* GIVEN PASSAGE
============

No Buyers Fees
When Aston Martin released the Virage unto the world in 1988, it made waves. A tall, broad car that enjoys enviable road presence, it was a demonstration of how Aston designers were looking to push the way the brand was perceived. Certainly, the Virage and Vantage of this era were seen as being more Lagonda than Aston Martin, which was no bad thing. The outgoing DBS had become dated and while still a brilliant car, wasn’t in keeping with the offerings of Aston’s peers. As such, the bold new direction of the Virage was what was needed.
The car for auction here is a wonderfully curious model, and one that takes the best of two schools of thought. Look at it, and there is no mistaking the wider, more aggressive bodywork with its flared arches and deep spoilers. The barrel-like three-piece OZ split rims serve to further back up this car’s wide, muscular looks. However, under the bonnet you will not find the 6.3 litre V8 you might expect. Instead, you’ll find the more tame and arguably more usable 5.3 quad-cam V8. Though take the word ‘tame’ with a pinch of salt - there is still some 329bhp and a more than ample 350lb ft. More than enough to shuffle this car to a limited top speed of 155mph. But in a more usable, less frantic and intimidating way than offered by the bigger 6.3 version. In terms of transmission, this 5.3 model features a four-speed Torqueflight automatic.
Then of course, there is the crowning glory of this particular car, the element that earns it the name of Volante. For hard-nosed apex hunting, the coupe is arguably the car of choice. However, in the real world, a convertible is the way to go, which is what Volante means in Aston language.
The combination of Volante designation, the wide body and the 5.3 make this a rare machine indeed. It’s approximated that around 240 Virage Volantes with the 5.3 were produced. However, the number with the ‘Works Service’ package, which this car has in the form of the wheels, the wider wings, spoilers and additional vents, is thought to be significantly lower.

============

* PROVIDED MATERIAL

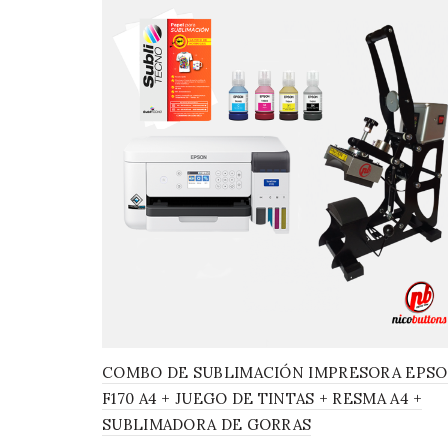
COMBO DE SUBLIMACIÓN IMPRESORA EPS
F170 A4 + JUEGO DE TINTAS + RESMA A4 +
SUBLIMADORA DE GORRAS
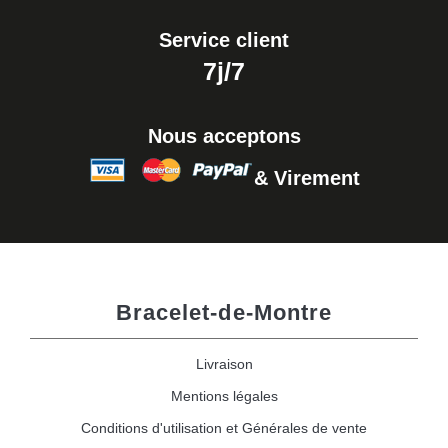
Service client
7j/7
Nous acceptons
& Virement
Bracelet-de-Montre
Livraison
Mentions légales
Conditions d'utilisation et Générales de vente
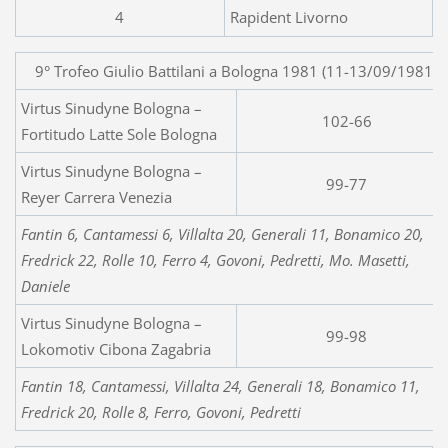
4
Rapident Livorno
9° Trofeo Giulio Battilani a Bologna 1981 (11-13/09/1981)
Virtus Sinudyne Bologna –
102-66
Fortitudo Latte Sole Bologna
Virtus Sinudyne Bologna –
99-77
Reyer Carrera Venezia
Fantin 6, Cantamessi 6, Villalta 20, Generali 11, Bonamico 20,
Fredrick 22,
Rolle 10, Ferro 4, Govoni, Pedretti, Mo. Masetti,
Daniele
Virtus Sinudyne Bologna –
99-98
Lokomotiv Cibona Zagabria
Fantin 18, Cantamessi, Villalta 24, Generali 18, Bonamico 11,
Fredrick 20,
Rolle 8, Ferro, Govoni, Pedretti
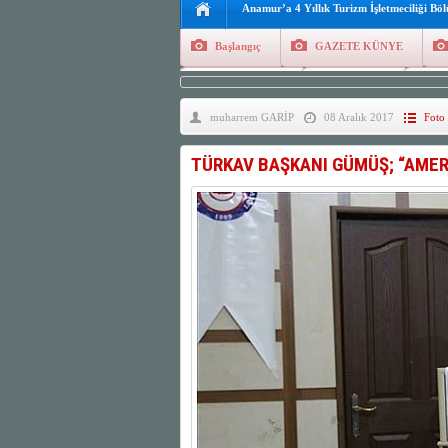
Anamur’a 4 Yıllık Turizm İşletmeciliği Bö
Başlangıç
GAZETE KÜNYE
Tüm Yazarlar
Manşetler
G
muharrem GARİP
08 Aralık 2017
Foto 
Finans
Kayıt Ol
TÜRKAV BAŞKANI GÜMÜŞ; “AMER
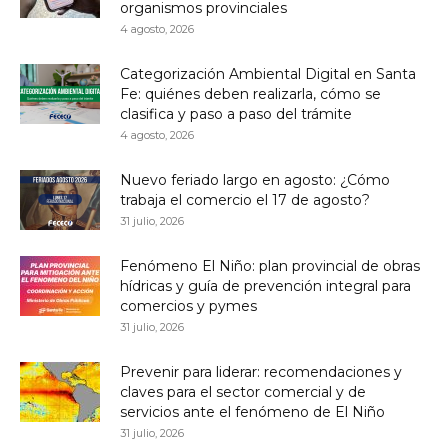
organismos provinciales
4 agosto, 2026
Categorización Ambiental Digital en Santa
Fe: quiénes deben realizarla, cómo se
clasifica y paso a paso del trámite
4 agosto, 2026
Nuevo feriado largo en agosto: ¿Cómo
trabaja el comercio el 17 de agosto?
31 julio, 2026
Fenómeno El Niño: plan provincial de obras
hídricas y guía de prevención integral para
comercios y pymes
31 julio, 2026
Prevenir para liderar: recomendaciones y
claves para el sector comercial y de
servicios ante el fenómeno de El Niño
31 julio, 2026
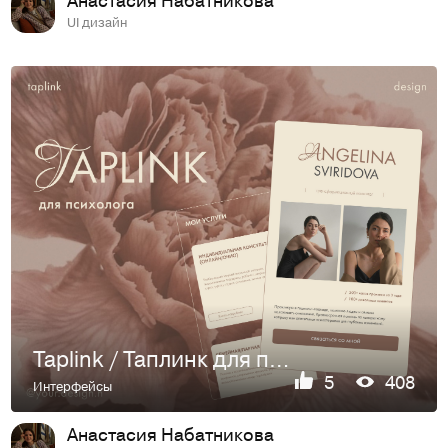
UI дизайн
Taplink / Таплинк для психолога
5
408
Интерфейсы
Анастасия Набатникова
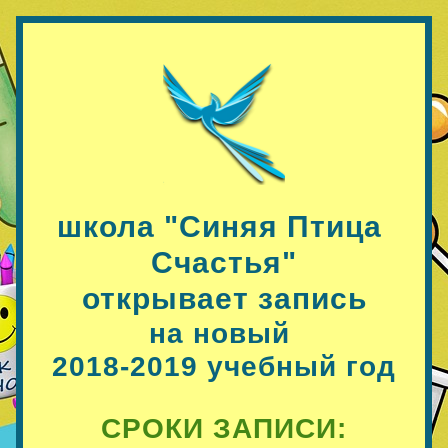
школа "Синяя Пт
и
ца 
Счастья"
открывает запись
на новый 
2018-2019 учебный год
СРОКИ ЗАПИСИ:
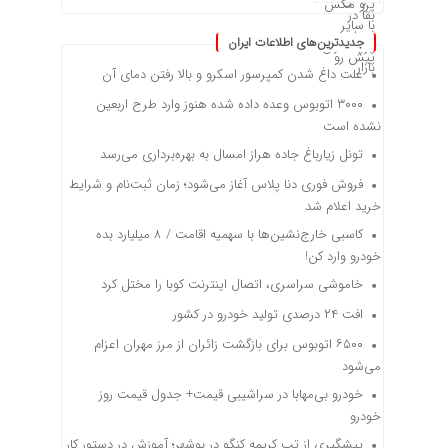
جدیدترین‌های اطلاعات ایران
علت داغ شدن کمپرسور اسکرو و بالا رفتن دمای آن
۳۰۰۰ اتوبوس وعده داده شده هنوز وارد طرح اربعین
نشده است
تونل زیارباغ جاده هراز امسال به بهره‌برداری می‌رسد
فروش فوری دنا پلاس آغاز می‌شود؛ زمان ثبت‌نام و شرایط
خرید اعلام شد
کاسبی خارج‌نشین‌ها با سهمیه اقامت / ۸ میلیارد بده
خودرو وارد کن!
خاموشی سراسری، اتصال اینترنت کوبا را مختل کرد
افت ۲۴ درصدی تولید خودرو در کشور
۶۵۰۰ اتوبوس برای بازگشت زائران از مرز مهران اعزام
می‌شود
خودرو بی‌مهابا در سراشیبی قیمت+ جدول قیمت روز
خودرو
پیشگیری از تب کریمه کنگو در بوشهر؛ آموزش در دستور کار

============

* TASK SET
a: Check each statement against the Aston Martin Virage Volante text and answer yes or no, quoting the words of the text that decide it.
(i) The car for auction has the 6.3 litre V8 under its bonnet.
(ii) The 5.3 model has a four-speed Torqueflight automatic transmission.
(iii) Aston Martin released the Virage in 1988.
b: Answer these questions from the Aston Martin Virage Volante text.
(i) How much power does the 5.3 quad-cam V8 produce?
(ii) What does Volante mean in Aston language?
(iii) In what form does this car have the 'Works Service' package?
c: Write what comes next in the Aston Martin Virage Volante text, starting after its final sentence.

* TASK-BY-TASK ANSWERS
a:
(i) No: "under the bonnet you will not find the 6.3 litre V8 you might expect."
(ii) Yes: "this 5.3 model features a four-speed Torqueflight automatic."
(iii) Yes: "When Aston Martin released the Virage unto the world in 1988"

b:
(i) Some 329bhp.
(ii) A convertible.
(iii) The wheels, the wider wings, spoilers and additional vents.

c:
As you would expect for such a car, there is plenty of service history included. Over its twenty-five year life, this Virage Volante has been left wanting for very little if anything at all. This is proven by the included spreadsheet overview that details every item of work carried out, including invoice totals - over this car’s life, some £21,000 has been spent on its upkeep, which serves to prove this car has never been left wanting. The most reven work, carried out in 2019, was a complete service by classic and specialist vehicle experts, Road Rally Race of Paignton.
While at Road Rally Race the Virage received a new fuel tank sender, new injector seals, new plugs, new wiper switch, new gearbox oil and filter, new differential oil, new rear wheel bearings and even a new stereo. This was all on top of what the Aston Martin service schedule required.
Over its life, this Virage has benefitted from a radiator recore, specialist wheel polishing, a new limited-slip differential in 2008, and myriad maintenance works such as new oil seals, a new battery and every service item required.
The level of detail and dedication that has gone into this car’s uptake should be more than enough to inspire confidence. Combine this with the low mileage and you’re left with a car that, while some twenty-five years old, has many, many more years ahead of it.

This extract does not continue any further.